Material provided:
+-------+

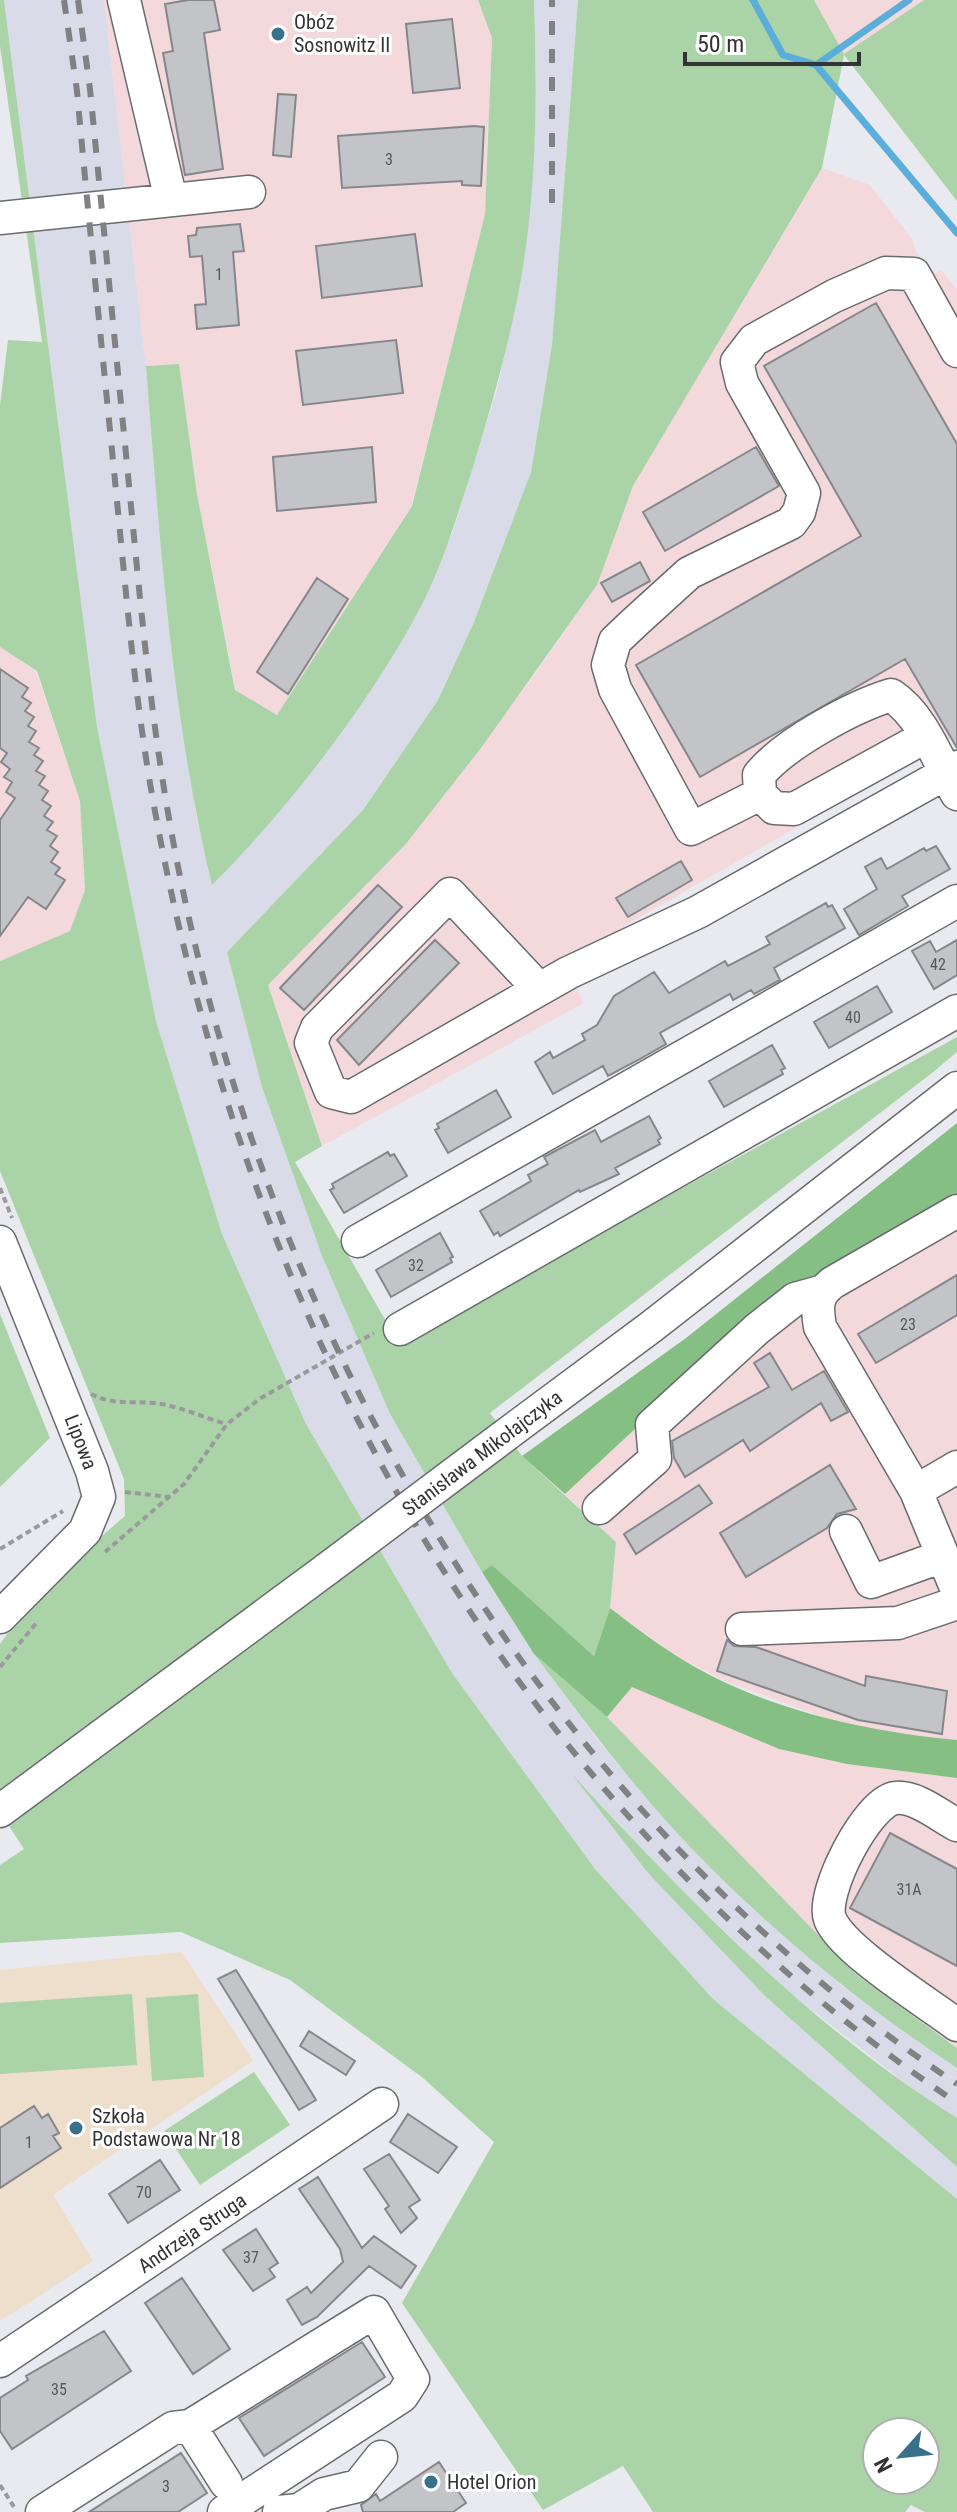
<svg xmlns="http://www.w3.org/2000/svg" width="957" height="2512" font-family="'Roboto Condensed',sans-serif">
<style>
.built{fill:#d9dce8}
.industrial{fill:#f4d9dc}
.education{fill:#eedecc}
.green{fill:#aad4a8;fill-rule:evenodd}
.forest{fill:#85bf84}
.lines{fill:none;stroke-linecap:round;stroke-linejoin:round}
.stream{stroke:#5aaed9;stroke-width:7}
.building{fill:#c3c4c8;stroke:#86878b;stroke-width:2}
.minor-casing{stroke:#6a6b6f;stroke-width:35}
.path{stroke:#9a9a9e;stroke-width:4;stroke-dasharray:6 4;stroke-linecap:butt}
.minor{stroke:#fff;stroke-width:32}
.rail{stroke:#818184;stroke-width:6;stroke-dasharray:14 14;stroke-linecap:butt}
.minor-bridge-casing{stroke:#6a6b6f;stroke-width:35;stroke-linecap:butt}
.minor-bridge{stroke:#fff;stroke-width:32}
.poi-dot{fill:#37728a;stroke:#fff;stroke-width:3}
.labels{text-anchor:middle;stroke-width:6;stroke-linejoin:round;paint-order:stroke}
.number-label{font-size:16px;fill:#58585a}
.poi-label{font-size:20px;fill:#343436;stroke:#fff;text-anchor:start}
.street-label{font-size:20px;fill:#343436;stroke:#fff}
</style>
<rect width="100%" height="100%" fill="#e9eaef"/>
<path class="built" d="M4,0H104L146,366L173,660L197,820L213,884L285,802L352,715L417,614L453,531L498,386L523,266L532,166L536,64L534,0H578L552,345L531,472L474,622L438,700L363,810L227,952L262,1087L322,1256L390,1414L482,1572L534,1654L599,1741L694,1851L845,1988L957,2068V2118L923,2097L781,1986L661,1870L581,1783L766,1997L957,2167V2199L713,1999L595,1869L452,1673L306,1424L222,1234L156,1021L97,727Z"/>
<path class="industrial" d="M104,0H478L492,38L485,214L411,507L277,715L236,691L197,494L179,364L146,366Z
M814,0H924L844,55Z
M822,168L870,185L913,240L916,252L935,273L941,270L957,289V741L954,737L562,962L584,1003L322,1146L268,985L405,845L536,673L597,585L633,486Z
M0,647L36,671L80,801L85,890L70,931L0,961Z
M957,1195V1740L897,1735L836,1722L727,1682L676,1656L610,1608L616,1542L565,1494L777,1297Z
M632,1686L779,1749L847,1764L957,1778V2048L858,1976L607,1717Z"/>
<path class="education" d="M182,1952L253,2061L53,2195L93,2261L0,2321V1970Z"/>
<path class="green" d="M0,0H4L97,727L156,1021L222,1234L306,1424L452,1673L595,1869L713,1999L957,2199V2512H925L911,2505L905,2512H653L623,2466L543,2510L402,2303L494,2142L423,2078L290,1980L181,1932L0,1943V1865L24,1849L0,1812V1644L37,1592L125,1516L124,1479L0,1171V961L70,931L85,890L80,801L37,671L0,647V405L8,340L42,342L0,46ZM877,2432H925V2480H877Z
M478,0H534C537,88 537,180 523,267C512,335 493,401 473,467C457,516 442,568 417,614C366,708 288,809 212,885C171,715 160,540 146,366L179,364L197,494L235,690L277,715L412,506L485,214L492,38Z
M578,0H814L844,54L924,0H957V201L844,55L822,168L633,486L597,585L481,748L405,845L268,985L322,1146L295,1162L399,1344L957,1037V1052L932,1073L490,1413L522,1456L616,1542L610,1608L594,1656L492,1565L482,1572L390,1414L322,1256L262,1087L227,952L363,810L438,700L474,622L531,472L552,345Z
M0,1314L50,1438L0,1487Z
M534,1654L607,1717L858,1976L957,2048V2068C863,2006 774,1933 695,1852C636,1791 585,1722 534,1654Z
M571,1773C688,1900 810,2026 957,2118V2167L766,1997L648,1873Z
M132,1994L137,2065L0,2074V2003Z
M198,1994L204,2077L152,2081L146,1998Z
M254,2072L290,2125L200,2185L164,2131Z"/>
<path class="forest" d="M957,1123V1195L777,1297L565,1494L522,1456L686,1338Z
M492,1565L594,1656L610,1608C631,1624 653,1641 675,1655C758,1708 861,1731 957,1740V1778L847,1764L779,1749L632,1687L607,1717L534,1654L482,1572Z"/>
<g class="lines">
<path class="stream" d="M753,0L783,55L816,65L957,233
M816,65L909,0"/>
</g>
<path class="building" d="M188,0H214L220,30L204,33L223,169L185,175L163,53L173,51L165,4Z
M452,19L460,88L413,93L406,24Z
M278,94L296,95L291,157L273,155Z
M474,126L484,127L481,186L462,185V181L342,188L338,136Z
M240,224L244,251L233,252L239,325L197,329L195,305L206,304L202,256L190,257L188,236L196,235L197,228Z
M415,234L422,286L322,298L316,246Z
M876,303L957,444V748L905,659L700,777L636,665L861,536L764,366Z
M396,340L403,393L303,405L296,351Z
M372,447L376,502L277,511L273,457Z
M756,447L779,486L665,551L643,512Z
M640,562L650,581L612,602L601,583Z
M317,578L348,599L288,694L257,672Z
M0,669L28,688L22,697L31,703L25,711L34,717L28,726L36,731L29,742L39,748L34,755L43,761L36,771L45,776L39,785L48,791L42,800L51,806L44,816L53,822L47,830L57,836L50,846L58,852L51,862L60,868L55,874L65,880L46,909L28,897L0,936V820L15,798L6,792L12,782L4,777L10,769L1,762L7,753L0,748Z
M936,846L950,869L902,896L908,906L859,935L844,909L877,889L865,867L881,858L887,869L924,848L926,851Z
M681,861L692,880L628,917L616,898Z
M378,885L402,907L304,1010L280,988Z
M826,903L828,907L832,905L845,928L774,968L780,980L754,994L751,990L733,1000L730,994L660,1033L666,1044L640,1059L608,1076L603,1066L553,1094L535,1062L550,1052L553,1058L585,1040L582,1034L597,1025L614,996L654,972L669,993L725,961L728,966L770,944L766,937Z
M435,940L459,963L359,1065L337,1040Z
M957,940V975L934,989L912,951L930,941L936,952Z
M877,986L892,1012L829,1048L814,1022Z
M772,1045L785,1068L781,1070L783,1074L724,1107L709,1081Z
M496,1090L511,1117L448,1153L435,1130L439,1128L437,1124Z
M649,1116L661,1138L658,1140L660,1144L615,1168L619,1174L580,1192L579,1190L500,1236L498,1232L494,1235L480,1211L531,1181L528,1175L548,1164L544,1157L595,1130L601,1142Z
M388,1152L390,1156L394,1154L407,1176L344,1213L330,1190L334,1188L332,1184Z
M440,1233L453,1257L450,1258L452,1262L391,1297L376,1270Z
M957,1275V1315L876,1363L858,1334Z
M770,1353L792,1390L824,1371L848,1412L831,1421L821,1403L750,1451L743,1440L685,1477L674,1458L672,1441L769,1387L754,1363Z
M830,1465L856,1509L837,1514L827,1528L746,1577L720,1533Z
M699,1485L712,1503L636,1554L624,1534Z
M727,1640L734,1646L756,1647L865,1686L866,1676L947,1691L942,1734L858,1720L717,1671Z
M890,1833L957,1869V1966L850,1908Z
M236,1970L316,2100L299,2110L218,1979Z
M309,2031L355,2061L346,2075L300,2046Z
M34,2106L42,2118L48,2114L59,2133L53,2136L61,2148L0,2188V2128Z
M408,2114L457,2147L438,2173L390,2142Z
M389,2154L420,2200L409,2207L417,2218L401,2233L385,2209L389,2206L364,2169Z
M160,2160L180,2190L128,2223L109,2194Z
M318,2177L362,2248L374,2236L416,2266L401,2288L369,2266L317,2317L302,2325L287,2300L307,2287L311,2293L343,2262L340,2249L299,2189Z
M256,2229L278,2263L269,2269L275,2277L253,2291L223,2250Z
M182,2278L230,2349L193,2374L145,2303Z
M104,2331L131,2371L12,2449L0,2431V2398L28,2380L26,2376Z
M362,2342L385,2377L264,2456L239,2418Z
M181,2453L207,2493L178,2512H89Z
M439,2462L466,2503L453,2512H363L361,2505L376,2494L380,2501Z"/>
<g class="lines">
<g class="minor-casing">
<path id="minor" d="M124,0L171,200
M0,218L249,192
M925,737L794,809L774,808L760,794L759,775C784,744 852,707 891,695C923,716 938,761 957,794
M760,794L691,829L615,689L608,665L615,641L634,623L689,573L791,523L799,512L804,493L742,383L737,362L754,340L834,296L886,273L914,274L957,351
M539,989L450,894L317,1028L311,1043L331,1092L351,1097L568,973L698,912L957,767
M957,1211L832,1283C815,1297 817,1307 820,1327L916,1491L957,1590
M358,1241L957,901
M0,1242L92,1471L99,1497L85,1531L0,1617
M400,1329L957,1011
M507,1434L651,1327L957,1088
M916,1491L957,1467
M599,1508L655,1459L652,1425L757,1329L795,1299L820,1292
M846,1531L871,1582L943,1556
M742,1629L898,1623L957,1603
M0,1811L327,1569
M957,1825C940,1816 916,1796 896,1798C868,1800 820,1894 830,1919C842,1950 928,2003 957,2025
M0,2361L382,2104
M190,2426L226,2483
M42,2512L173,2428L190,2426L374,2312L413,2379L402,2396L224,2512
M279,2512L299,2510L324,2494L358,2486L381,2457"/>
</g>
<path class="path" d="M0,1188L12,1218
M91,1394C112,1405 130,1401 153,1403C178,1405 203,1418 227,1424
M125,1492L170,1497
M0,1549L63,1511
M105,1552L184,1484L227,1424L261,1398L374,1333
M0,1667L38,1621
M0,2485L16,2510"/>
<use href="#minor" class="minor"/>
<path class="rail" d="M64,0L77,91C89,224 103,358 116,491C127,602 136,713 157,822C254,1341 515,1804 957,2103
M78,0L90,89C103,221 116,353 129,485C140,599 150,712 170,824C258,1322 533,1801 957,2084
M552,203V0"/>
<g class="minor-bridge-casing">
<path id="minor-bridge" d="M327,1569L507,1434"/>
</g>
<use href="#minor-bridge" class="minor-bridge"/>
</g>
<g class="poi-dot">
<circle cx="278" cy="34" r="8"/>
<circle cx="76" cy="2128" r="8"/>
<circle cx="431" cy="2482" r="8"/>
</g>
<g class="labels">
<g class="number-label">
<text x="389" y="165">3</text>
<text x="219" y="280">1</text>
<text x="938" y="970">42</text>
<text x="853" y="1023">40</text>
<text x="416" y="1271">32</text>
<text x="908" y="1330">23</text>
<text x="909" y="1895">31A</text>
<text x="29" y="2148">1</text>
<text x="144" y="2198">70</text>
<text x="251" y="2263">37</text>
<text x="59" y="2395">35</text>
<text x="166" y="2492">3</text>
</g>
<g class="poi-label">
<text x="294" y="29">Obóz<tspan x="294" dy="23">Sosnowitz II</tspan></text>
<text x="92" y="2123">Szkoła<tspan x="92" dy="23">Podstawowa Nr 18</tspan></text>
<text x="447" y="2489">Hotel Orion</text>
</g>
<g class="street-label">
<text transform="translate(81 1442) rotate(69)" y="7">Lipowa</text>
<text transform="translate(482 1453) rotate(-37)" y="7">Stanisława Mikołajczyka</text>
<text transform="translate(192 2233) rotate(-34)" y="7">Andrzeja Struga</text>
</g>
</g>
<g transform="translate(901 2456) rotate(243)"><circle r="38" fill="#ffffff" stroke="#aeaeaf" stroke-width="2"/>
<path d="M0-6L14 30L0 20L-14 30Z" fill="#37728a"/>
<text y="-12" font-size="22" font-weight="bold" text-anchor="middle" fill="#343436">N</text>
</g>
<path d="M685 52v12h174v-12" fill="none" stroke="#343436" stroke-width="4"/>
<text x="697" y="52" font-size="24" fill="#343436" stroke="#ffffff" stroke-width="6" paint-order="stroke">50 m</text>
</svg>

+-------+

Exercise goal: Starting with the line above that holds "M699,1485L712,1503L636,1554L624,1534Z" and stopping with the line that holds "M0,218L249,192", reproduce each line exactly, omitting all other lines.

Task response:
M699,1485L712,1503L636,1554L624,1534Z
M727,1640L734,1646L756,1647L865,1686L866,1676L947,1691L942,1734L858,1720L717,1671Z
M890,1833L957,1869V1966L850,1908Z
M236,1970L316,2100L299,2110L218,1979Z
M309,2031L355,2061L346,2075L300,2046Z
M34,2106L42,2118L48,2114L59,2133L53,2136L61,2148L0,2188V2128Z
M408,2114L457,2147L438,2173L390,2142Z
M389,2154L420,2200L409,2207L417,2218L401,2233L385,2209L389,2206L364,2169Z
M160,2160L180,2190L128,2223L109,2194Z
M318,2177L362,2248L374,2236L416,2266L401,2288L369,2266L317,2317L302,2325L287,2300L307,2287L311,2293L343,2262L340,2249L299,2189Z
M256,2229L278,2263L269,2269L275,2277L253,2291L223,2250Z
M182,2278L230,2349L193,2374L145,2303Z
M104,2331L131,2371L12,2449L0,2431V2398L28,2380L26,2376Z
M362,2342L385,2377L264,2456L239,2418Z
M181,2453L207,2493L178,2512H89Z
M439,2462L466,2503L453,2512H363L361,2505L376,2494L380,2501Z"/>
<g class="lines">
<g class="minor-casing">
<path id="minor" d="M124,0L171,200
M0,218L249,192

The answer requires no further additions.